As mortes, os conflitos provocados pelo garimpo, o aliciamento, a exploração sexual, a perda de independência alimentar e da sustentabilidade econômica afetam as comunidades indígenas. A vida cotidiana é marcada por ameaças e constante medo. A floresta e as estações que passam, escondem muitas tragédias. As noções de tempo e espaço são relativas e, muitas vezes, ao investigar um “suposto crime”, não se recebem as respostas esperadas a perguntas equivocadas. Somente a escuta demorada juntamente a condições de segurança e confiança permitem o emergir de informações.

Perante essa situação dramática regional com vinculações econômicas e geopolíticas globais, foram feitas todas as tentativas, junto às autoridades brasileiras, para que a União cumprisse seu dever constitucional e combatesse as atividades ilegais e criminosas que estão afetando o povo Yanomami e outros povos indígenas.
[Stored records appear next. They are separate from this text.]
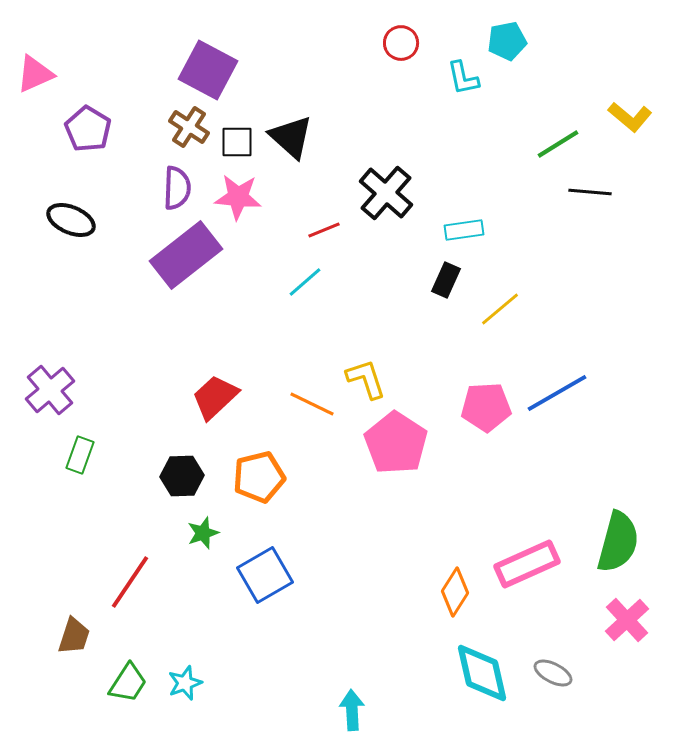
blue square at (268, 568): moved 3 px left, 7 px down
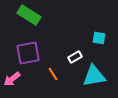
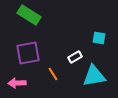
pink arrow: moved 5 px right, 4 px down; rotated 36 degrees clockwise
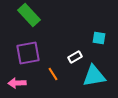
green rectangle: rotated 15 degrees clockwise
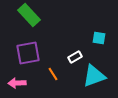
cyan triangle: rotated 10 degrees counterclockwise
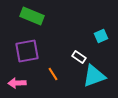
green rectangle: moved 3 px right, 1 px down; rotated 25 degrees counterclockwise
cyan square: moved 2 px right, 2 px up; rotated 32 degrees counterclockwise
purple square: moved 1 px left, 2 px up
white rectangle: moved 4 px right; rotated 64 degrees clockwise
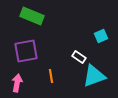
purple square: moved 1 px left
orange line: moved 2 px left, 2 px down; rotated 24 degrees clockwise
pink arrow: rotated 102 degrees clockwise
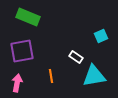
green rectangle: moved 4 px left, 1 px down
purple square: moved 4 px left
white rectangle: moved 3 px left
cyan triangle: rotated 10 degrees clockwise
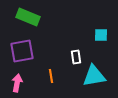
cyan square: moved 1 px up; rotated 24 degrees clockwise
white rectangle: rotated 48 degrees clockwise
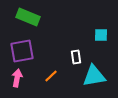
orange line: rotated 56 degrees clockwise
pink arrow: moved 5 px up
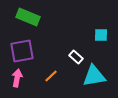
white rectangle: rotated 40 degrees counterclockwise
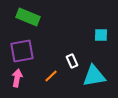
white rectangle: moved 4 px left, 4 px down; rotated 24 degrees clockwise
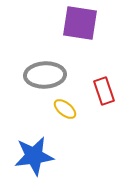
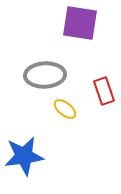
blue star: moved 10 px left
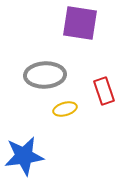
yellow ellipse: rotated 55 degrees counterclockwise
A pressão internacional (possível também pela visibilidade dada pela mídia) e a mobilização de organismos internacionais, como a Organização dos Estados Americanos (OEA), motivadas pela situação sofrida pelo povo Yanomami, parecem ser uma possibilidade para que algumas medidas sejam tomadas, em vista a interromper um genocídio que perdura há décadas, mas que se agravou nos últimos anos.

Celebrando os 30 anos de homologação da TI Yanomami, centenas de representantes de mais de 25 comunidades Yanomami e de diversas associações indígenas, se reuniram na comunidade de Xihopi, entre os dias 22 e 26 de maio de 2022, participando do Fórum de Lideranças Yanomami e Ye´kwana. O evento celebrou uma conquista e uma luta, mas colocou a atenção na tragédia e no luto que envolvem o território indígena. Numerosos foram os testemunhos de coragem e os apelos para evitar uma catástrofe demasiadas vezes anunciada. As palavras pronunciadas por Davi Kopenawa soaram como grave alerta.

Referindo-nos apenas a uma localidade específica, podemos concluir que, até que se apurem a sequência de crimes ocorridos contra a comunidade Sanöma de Aracaça (região de Waikás, rio Uraricoera, Terra Indígena Yanomami, em Roraima), o crime de estupro e assassinato que está sendo investigado pelas autoridades competentes trouxe à tona um contexto de violência e destruição culposamente tolerado há tempo.